The fifth campaign focuses on issues arising in connection with the section 965 deemed repatriation and transition tax. Section 965, overhauled under the 2017 Tax Cuts and Jobs Act, requires United States shareholders to pay a transition tax on the untaxed foreign earnings of foreign corporations as if those earnings had been repatriated to the United States. Under section 965, taxpayers may affirmatively elect to pay the tax in installments over an eight-year period. The IRS has previously provided guidance on the mechanics of revised section 965 in Notices 2018-07, 2018-13, 2018-26 and an online FAQ. LB&I announced this compliance campaign early relative to other issues from an audit perspective, as the transition tax would be imposed, in whole or in part, in connection with a calendar-year taxpayer’s 2017 return at the earliest (i.e., for a taxable year that closed on Dec. 31, 2017).

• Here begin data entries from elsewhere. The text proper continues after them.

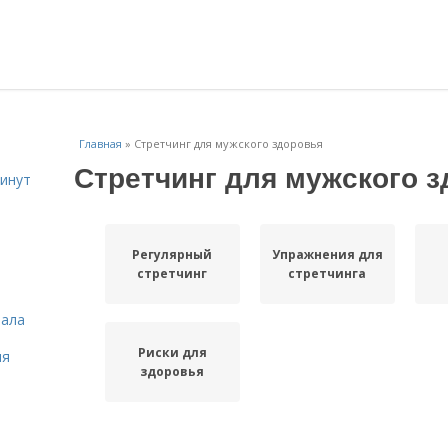
Главная
»
Стретчинг для мужского здоровья
Стретчинг для мужского 
инут
Регулярный
Упражнения для
стретчинг
стретчинга
зала
Риски для
ля
здоровья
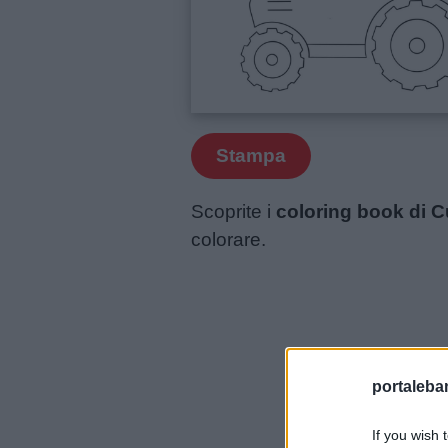
Frasi
e
aforismi
Buongiorno
Stampa
Buonanotte
Scoprite i
coloring book di C
Auguri
colorare.
Barzellette
Educazione
positiva
portalebam
If you wish 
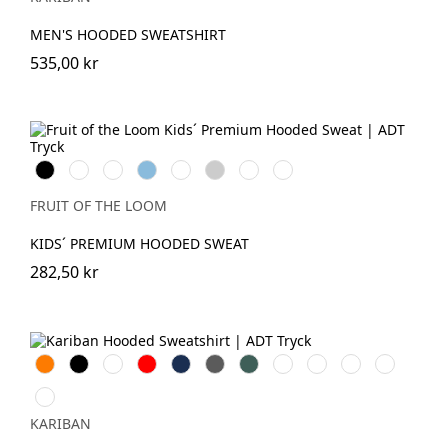
Blue
MEN'S HOODED SWEATSHIRT
535,00 kr
Black
White
Red
Sky
Royal
Heather
Light
Deep
Blue
Blue
Grey
Pink
Navy
FRUIT OF THE LOOM
KIDS´ PREMIUM HOODED SWEAT
282,50 kr
Orange
Svart
Vit
Röd
Navy
Dark
Forest
Ash
Dark
Oxford
Light
Grey
Green
Heather
Khaki
Grey
Royal
Wine
Blue
KARIBAN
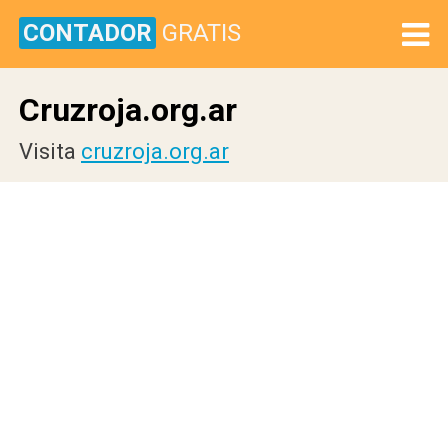
CONTADOR
GRATIS
Cruzroja.org.ar
Visita
cruzroja.org.ar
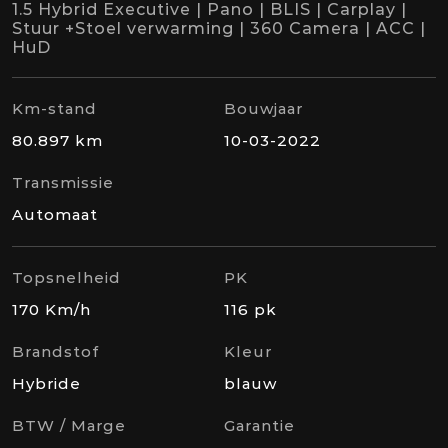
1.5 Hybrid Executive | Pano | BLIS | Carplay |
Stuur +Stoel verwarming | 360 Camera | ACC |
HuD
Km-stand
Bouwjaar
80.897 km
10-03-2022
Transmissie
Automaat
Topsnelheid
PK
170 Km/h
116 pk
Brandstof
Kleur
Hybride
blauw
BTW / Marge
Garantie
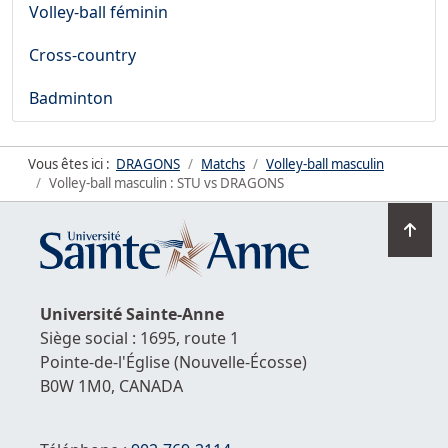
Volley-ball féminin
Cross-country
Badminton
Vous êtes ici :
DRAGONS
Matchs
Volley-ball masculin
Volley-ball masculin : STU vs DRAGONS
Ret
en
hau
de
Université
Sainte-Anne
la
Siège social : 1695, route 1
pag
Pointe-de-l'Église
(Nouvelle-Écosse)
B0W 1M0,
CANADA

Implications of New Campaigns
The announcement of the five additional compliance campaigns is not surprising. Nor is it surprising that the announcement does not provide significant detail on the campaigns, beyond a short summary, the relevant practice area, and the IRS employee assigned to lead each campaign. Practically, taxpayers should expect these issues to receive increased scrutiny in upcoming audits cycles, especially as LB&I further develops issue-focused training materials to assist exam teams with identifying and evaluating these issues. Additionally, the compliance campaign expansion increases the risk of audit delay by incentivizing LB&I examination teams to request assistance from centralized issue experts, often unfamiliar with the taxpayer-specific facts obtained over the course of the audit.